## QUESTIONS
**A)** Using the court opinion excerpt, decide whether each statement agrees with it: (i) The stock purchase agreement was executed on December 5, 2005. (ii) The purchase price was $1.0 million. (iii) FTS filed for bankruptcy protection. Answer yes or no for each, quoting the words from the excerpt that decide it.
**B)** In the court opinion excerpt, rewrite the paragraph beginning "On December 5, 2005" as a short bulleted list that keeps its main facts.
**C)** According to the court opinion excerpt, in which court did Holdings file for bankruptcy protection?

## TEXT BLOCK
☆ ☆ ☆ ☆ ☆

This matter is before the Court on Defendant Formula Telecom, Inc.'s Motion to Dismiss Counts I, IV, and VII (Doc. No. 2) and the Motion to Dismiss of Defendants Michael Huber and Quadrangle Group (Doc. No. 19). These matters are briefed and ready for disposition.

BACKGROUND

On December 5, 2005, Formula Telecom, Inc. ("FTS") executed a stock purchase agreement whereby it purchased the outstanding stock of Viziqor Solutions, Inc. from Woodmont Holdings, Inc. f/k/a Viziqor Holdings, Inc. f/k/a Daleen Holdings, Inc. ("Holdings") for a purchase price of $2.0 million. (Settlement Agreement By and Between the Chapter 7 Trustee, Formula Telecom Solutions, Ltd. and Viziqor Solutions, Inc. n/k/a Formula Solutions, Inc. ("Settlement Agreement"), Doc. No. 11-1, p. 1; Plaintiffs' Memorandum in Opposition to Defendant Formula Telecom, Inc.'s Motion to Dismiss ("Response"), Doc. No. 11, pp. 2, 4). The stock purchase agreement provided that $1.0 million of the purchase price was to be placed in an escrow account to be used by Holdings to indemnify FTS or Viziqor Solutions, Inc. for certain agreed liabilities, losses and expenses. (Id., pp. 1-2). Holdings, filed for bankruptcy protection under Chapter 7 of the Bankruptcy Act on March 13, 2006, in the District Court of Delaware. Neither FTS nor Solutions filed for bankruptcy protection.

Case No. 06-10236-MFW.

☆ ☆ ☆ ☆ ☆

(Dataset entries)

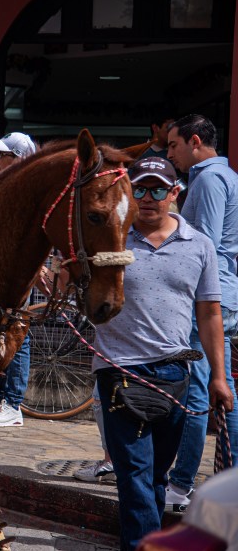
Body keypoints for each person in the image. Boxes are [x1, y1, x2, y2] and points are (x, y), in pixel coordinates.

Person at [93, 156, 231, 551]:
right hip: (119, 371)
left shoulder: (200, 245)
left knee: (155, 475)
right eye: (140, 189)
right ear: (129, 192)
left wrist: (219, 377)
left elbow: (209, 314)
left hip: (174, 374)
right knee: (134, 474)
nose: (149, 198)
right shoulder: (111, 239)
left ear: (175, 193)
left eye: (158, 190)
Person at [165, 114, 238, 511]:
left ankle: (180, 485)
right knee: (220, 387)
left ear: (195, 141)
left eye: (174, 145)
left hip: (208, 297)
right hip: (220, 293)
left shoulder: (208, 178)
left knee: (200, 392)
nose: (170, 153)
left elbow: (204, 245)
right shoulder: (223, 176)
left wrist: (171, 216)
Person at [0, 132, 39, 429]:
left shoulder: (27, 191)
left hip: (18, 274)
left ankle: (13, 403)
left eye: (2, 155)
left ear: (17, 159)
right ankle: (1, 395)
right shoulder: (5, 185)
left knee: (18, 333)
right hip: (2, 273)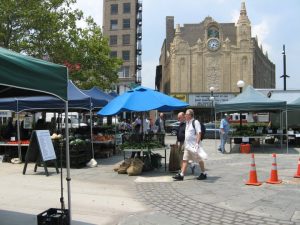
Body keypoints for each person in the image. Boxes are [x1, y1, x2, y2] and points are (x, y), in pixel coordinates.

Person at [173, 109, 207, 181]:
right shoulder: (187, 123)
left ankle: (204, 173)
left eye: (186, 114)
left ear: (190, 115)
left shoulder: (195, 122)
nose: (185, 115)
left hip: (194, 146)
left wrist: (197, 144)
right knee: (185, 159)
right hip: (187, 146)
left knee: (199, 159)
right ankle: (181, 175)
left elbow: (199, 133)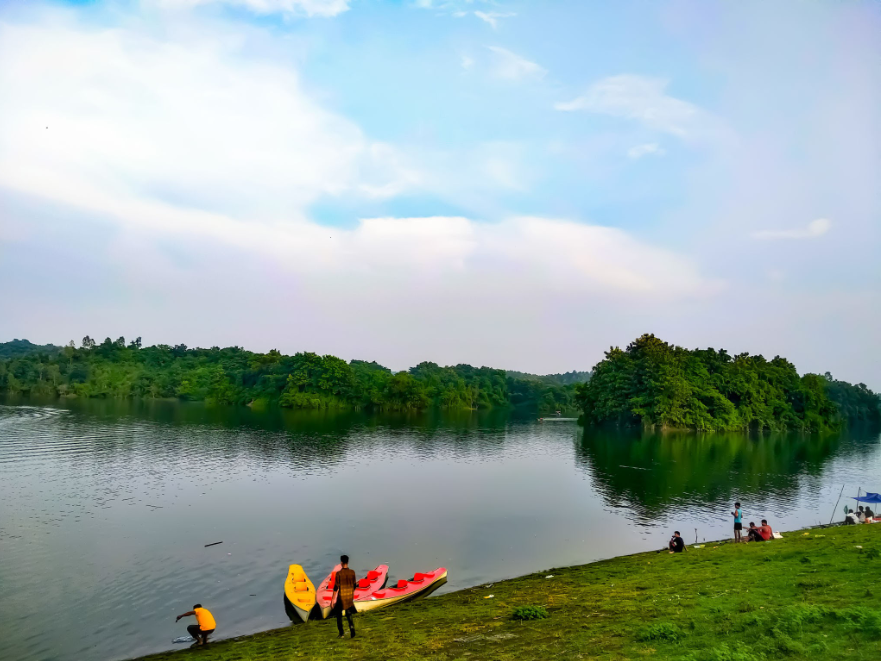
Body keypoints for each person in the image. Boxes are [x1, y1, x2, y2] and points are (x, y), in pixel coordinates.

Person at [332, 555, 357, 639]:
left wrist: (332, 600)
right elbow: (354, 585)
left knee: (338, 614)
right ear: (348, 562)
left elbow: (336, 587)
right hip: (349, 596)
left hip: (341, 597)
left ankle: (341, 633)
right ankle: (352, 630)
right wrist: (351, 592)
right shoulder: (352, 572)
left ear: (341, 563)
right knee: (348, 613)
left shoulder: (339, 574)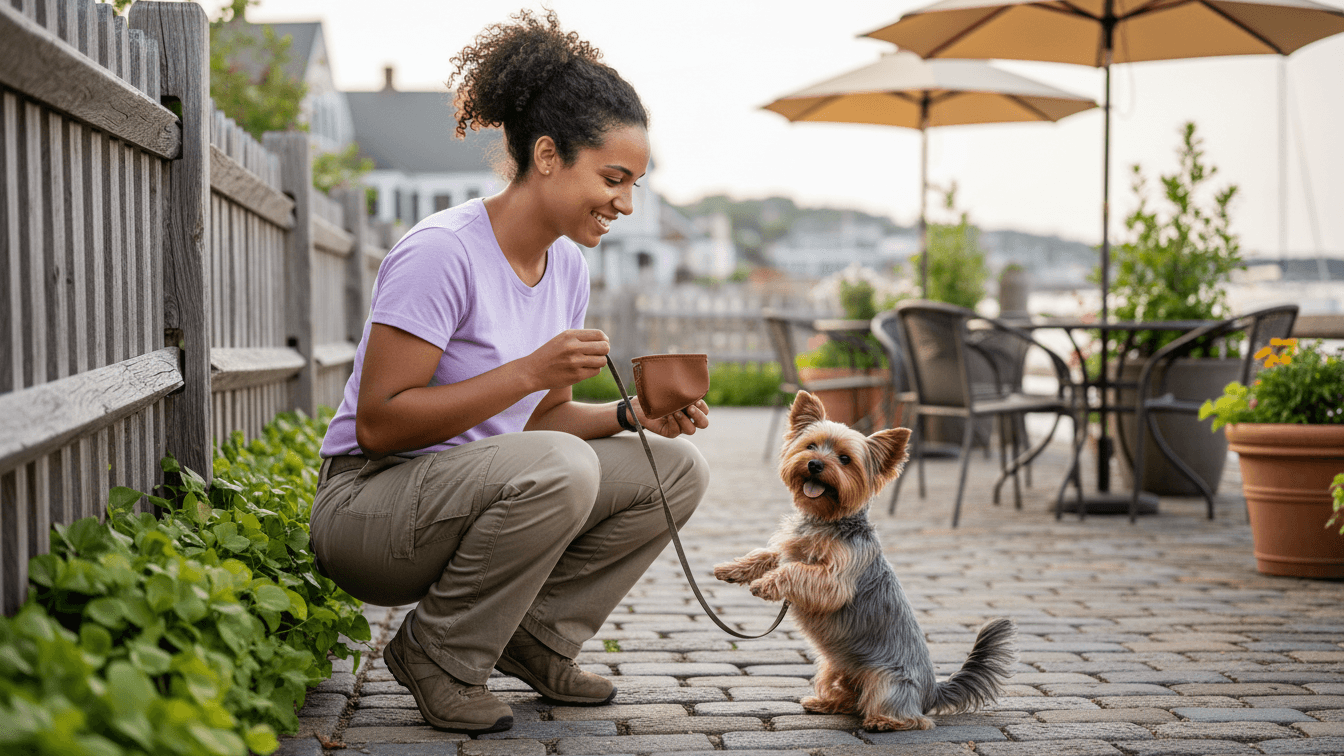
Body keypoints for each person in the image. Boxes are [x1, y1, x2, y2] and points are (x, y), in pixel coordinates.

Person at [308, 10, 711, 735]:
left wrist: (631, 417)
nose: (625, 202)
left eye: (634, 184)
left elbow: (546, 423)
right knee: (561, 466)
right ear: (549, 155)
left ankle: (537, 637)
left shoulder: (566, 267)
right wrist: (528, 370)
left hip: (467, 493)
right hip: (368, 508)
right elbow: (378, 422)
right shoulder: (441, 252)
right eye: (613, 178)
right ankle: (437, 655)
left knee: (674, 466)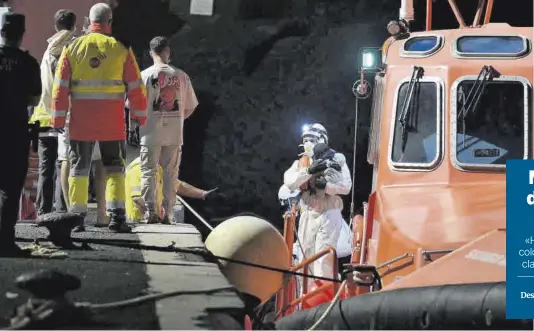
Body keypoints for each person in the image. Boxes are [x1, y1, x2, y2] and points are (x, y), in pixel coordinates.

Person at [51, 3, 147, 233]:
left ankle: (77, 218)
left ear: (89, 20)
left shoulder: (73, 47)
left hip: (80, 122)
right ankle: (117, 218)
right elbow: (136, 87)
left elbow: (60, 87)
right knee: (115, 168)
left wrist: (57, 119)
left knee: (79, 169)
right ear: (110, 21)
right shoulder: (121, 49)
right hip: (111, 123)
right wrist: (138, 118)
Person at [135, 36, 198, 224]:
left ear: (150, 52)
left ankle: (150, 212)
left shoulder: (144, 76)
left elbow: (133, 107)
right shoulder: (181, 76)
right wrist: (178, 119)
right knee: (171, 174)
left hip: (149, 133)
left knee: (148, 172)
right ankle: (169, 214)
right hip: (174, 133)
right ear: (168, 52)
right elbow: (191, 106)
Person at [283, 123, 352, 288]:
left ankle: (323, 299)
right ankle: (305, 303)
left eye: (311, 139)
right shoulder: (302, 163)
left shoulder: (336, 159)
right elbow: (290, 182)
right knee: (304, 262)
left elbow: (346, 186)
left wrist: (326, 186)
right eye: (305, 139)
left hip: (328, 213)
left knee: (322, 262)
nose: (307, 143)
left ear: (322, 139)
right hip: (307, 214)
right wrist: (308, 172)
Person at [56, 16, 108, 230]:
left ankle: (74, 214)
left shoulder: (69, 49)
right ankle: (102, 213)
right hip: (96, 113)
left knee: (69, 159)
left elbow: (57, 84)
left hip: (72, 112)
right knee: (97, 162)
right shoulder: (105, 52)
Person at [0, 13, 42, 256]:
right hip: (15, 129)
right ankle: (5, 242)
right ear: (21, 34)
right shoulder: (28, 63)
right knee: (11, 187)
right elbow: (34, 99)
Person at [29, 10, 76, 216]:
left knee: (45, 166)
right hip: (64, 117)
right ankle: (61, 211)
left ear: (55, 26)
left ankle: (42, 211)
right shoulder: (71, 48)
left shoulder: (48, 51)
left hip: (43, 116)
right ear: (73, 26)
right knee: (63, 163)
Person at [125, 156, 224, 223]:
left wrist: (203, 194)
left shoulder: (157, 168)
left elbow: (176, 185)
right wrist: (153, 214)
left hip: (151, 220)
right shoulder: (140, 168)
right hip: (138, 221)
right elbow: (137, 197)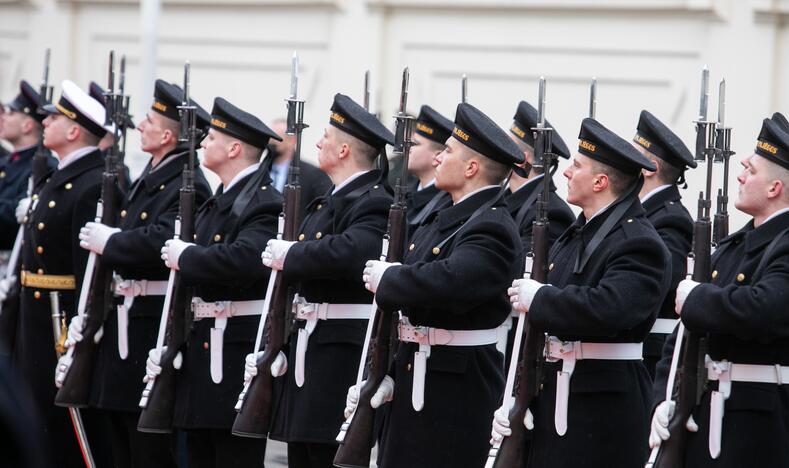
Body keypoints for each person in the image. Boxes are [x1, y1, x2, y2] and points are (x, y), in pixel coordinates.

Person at [651, 115, 789, 467]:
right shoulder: (738, 244)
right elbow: (684, 334)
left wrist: (697, 298)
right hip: (710, 410)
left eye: (750, 170)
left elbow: (764, 310)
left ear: (774, 188)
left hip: (760, 422)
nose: (740, 175)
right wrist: (665, 394)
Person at [356, 102, 524, 468]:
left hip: (456, 384)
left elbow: (453, 280)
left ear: (471, 167)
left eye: (447, 151)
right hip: (419, 371)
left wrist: (391, 277)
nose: (436, 159)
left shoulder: (491, 226)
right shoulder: (448, 215)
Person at [497, 117, 670, 468]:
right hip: (557, 393)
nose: (565, 173)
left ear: (600, 181)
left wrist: (540, 298)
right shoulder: (581, 232)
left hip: (602, 403)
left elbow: (610, 308)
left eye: (576, 166)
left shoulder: (638, 243)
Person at [74, 79, 212, 468]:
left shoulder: (188, 185)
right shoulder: (152, 177)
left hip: (148, 322)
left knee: (144, 444)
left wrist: (113, 242)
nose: (140, 126)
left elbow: (162, 240)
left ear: (168, 134)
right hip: (124, 318)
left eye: (149, 121)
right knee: (115, 434)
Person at [148, 97, 283, 468]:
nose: (203, 143)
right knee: (198, 452)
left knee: (230, 455)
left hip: (234, 348)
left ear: (235, 149)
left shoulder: (262, 203)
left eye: (211, 138)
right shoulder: (219, 200)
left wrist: (187, 256)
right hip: (204, 345)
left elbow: (244, 259)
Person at [262, 93, 393, 468]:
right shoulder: (329, 199)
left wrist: (291, 255)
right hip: (311, 345)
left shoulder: (374, 200)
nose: (317, 143)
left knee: (325, 455)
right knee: (302, 453)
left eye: (326, 137)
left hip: (339, 352)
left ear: (345, 150)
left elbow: (351, 251)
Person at [13, 79, 109, 468]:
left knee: (64, 425)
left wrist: (82, 332)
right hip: (34, 315)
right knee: (36, 416)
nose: (44, 122)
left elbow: (89, 271)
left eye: (53, 118)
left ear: (73, 131)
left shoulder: (88, 183)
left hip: (61, 317)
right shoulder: (58, 174)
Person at [630, 110, 697, 382]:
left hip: (653, 355)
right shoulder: (646, 212)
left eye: (631, 155)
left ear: (651, 168)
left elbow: (661, 280)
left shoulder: (671, 218)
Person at [505, 100, 574, 251]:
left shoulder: (550, 212)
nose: (500, 150)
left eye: (506, 146)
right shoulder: (501, 198)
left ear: (521, 159)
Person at [0, 80, 49, 250]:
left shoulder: (44, 164)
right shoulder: (7, 161)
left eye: (11, 113)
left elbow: (16, 211)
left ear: (27, 125)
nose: (3, 117)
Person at [405, 105, 453, 237]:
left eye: (415, 144)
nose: (408, 148)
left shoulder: (445, 201)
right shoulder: (408, 193)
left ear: (437, 156)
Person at [268, 118, 331, 210]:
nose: (271, 141)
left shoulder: (313, 175)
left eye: (276, 137)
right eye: (270, 137)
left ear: (292, 140)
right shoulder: (261, 172)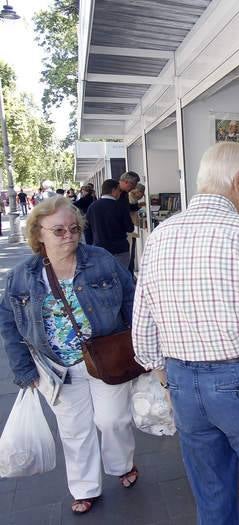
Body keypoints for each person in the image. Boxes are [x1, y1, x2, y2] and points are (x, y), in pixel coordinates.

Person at [132, 142, 239, 525]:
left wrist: (166, 379)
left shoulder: (160, 236)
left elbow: (142, 325)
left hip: (183, 383)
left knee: (211, 494)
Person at [0, 196, 138, 515]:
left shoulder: (100, 259)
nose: (69, 236)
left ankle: (121, 464)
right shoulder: (22, 275)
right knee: (75, 430)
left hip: (106, 358)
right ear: (39, 234)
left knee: (113, 419)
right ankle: (85, 487)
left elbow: (131, 297)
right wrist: (23, 368)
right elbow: (8, 322)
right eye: (59, 230)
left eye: (74, 228)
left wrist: (139, 342)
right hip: (58, 367)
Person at [85, 179, 135, 269]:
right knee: (121, 278)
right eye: (119, 190)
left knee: (104, 279)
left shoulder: (92, 207)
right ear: (113, 191)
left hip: (99, 250)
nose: (120, 193)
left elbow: (87, 230)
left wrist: (91, 247)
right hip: (120, 249)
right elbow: (130, 228)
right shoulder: (120, 206)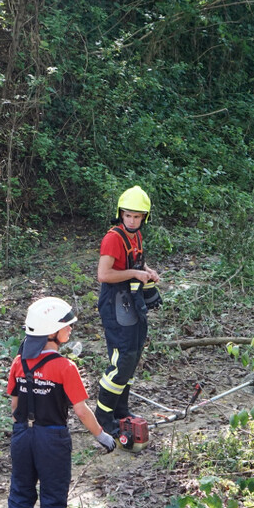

☆ ☆ ☆ ☆ ☆

## ANSWERS FOR EACH ITEM
**A)**
(i) Yes: "On December 5, 2005, Formula Telecom, Inc. ("FTS") executed a stock purchase agreement"
(ii) No: "for a purchase price of $2.0 million"
(iii) No: "Neither FTS nor Solutions filed for bankruptcy protection."

**B)**
- On December 5, 2005, FTS bought the outstanding stock of Viziqor Solutions, Inc. from Holdings for $2.0 million.
- $1.0 million of the price went into an escrow account that Holdings would use to indemnify FTS or Viziqor Solutions, Inc. for certain agreed liabilities, losses and expenses.
- Holdings filed for Chapter 7 bankruptcy on March 13, 2006, in the District Court of Delaware.
- Neither FTS nor Solutions filed for bankruptcy.

**C)** The District Court of Delaware.